Tokens can have multiple tags, so there are more rows than unique token IDs.  In order to pass the data into a CRF model, we need to have one tag per token, so we'll simply **take the first tag** when we extract features for each token.

#### Word Embeddings

Get GloVe word embeddings (which were trained on English Wikipedia entries) for the vocabulary of the dataset (the unique tokens in the training set):

In [11]:
dimensions = ["50", "100", "200", "300"]
d = dimensions[0]

In [12]:
glove = utils.getGloveEmbeddings(d)
# print(glove["the"])

In [13]:
vocabulary = list(df_train.token.unique())
vocabulary_lowercased = [token.lower() for token in vocabulary]
vocabulary_lowercased = list(set(vocabulary_lowercased))
print("Vocabulary size:", len(vocabulary))

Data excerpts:
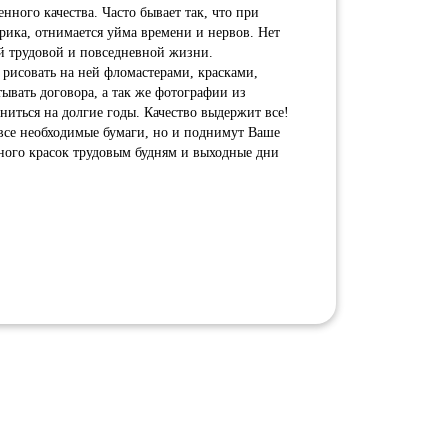
нного качества. Часто бывает так, что при
арика, отнимается уйма времени и нервов. Нет
ей трудовой и повседневной жизни.
 рисовать на ней фломастерами, красками,
ывать договора, а так же фотографии из
ниться на долгие годы. Качество выдержит все!
 все необходимые бумаги, но и поднимут Ваше
много красок трудовым будням и выходные дни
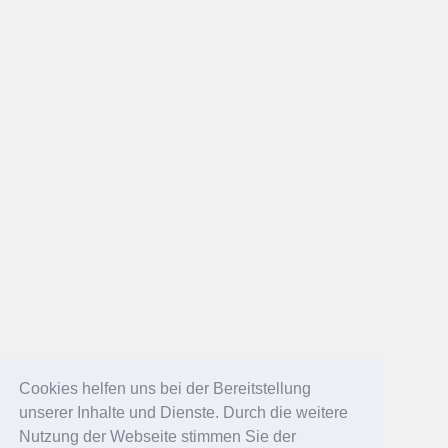
Cookies helfen uns bei der Bereitstellung
unserer Inhalte und Dienste. Durch die weitere
Nutzung der Webseite stimmen Sie der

WORK REQUEST A: Can you print the part of the GloVe embeddings passage between "Get GloVe word" and "glove = utils.getGloveEmbeddings(d)", inclusive?
WORK REQUEST B: Could you carry on the GloVe embeddings passage from the point where it stops?

TASK OUTPUT A:
Get GloVe word embeddings (which were trained on English Wikipedia entries) for the vocabulary of the dataset (the unique tokens in the training set):

In [11]:
dimensions = ["50", "100", "200", "300"]
d = dimensions[0]

In [12]:
glove = utils.getGloveEmbeddings(d)

TASK OUTPUT B:
print("Lowercased vocabulary size:", len(vocabulary_lowercased))

Vocabulary size: 35968
Lowercased vocabulary size: 31335


In [14]:
word_embeddings = utils.getEmbeddingsForTokens(glove, vocabulary)

In [15]:
assert np.array_equal(word_embeddings[0], glove[vocabulary[0].lower()])

In [16]:
embedding_dict = dict(zip(vocabulary, word_embeddings))

In [17]:
embedding_dict_keys = list(embedding_dict.keys())
for token in vocabulary:
    assert token in embedding_dict_keys

In [18]:
# Reference: https://sklearn-crfsuite.readthedocs.io/en/latest/tutorial.html

# Get a vector representation of a token from a GloVe word embedding
def extractEmbedding(token, embedding_dict=glove, dimensions=int(d)):
    if token.isalpha():
        token = token.lower()
    try:
        embedding = embedding_dict[token]
    except KeyError:
        embedding = np.zeros((dimensions,))
    return embedding.reshape(-1,1)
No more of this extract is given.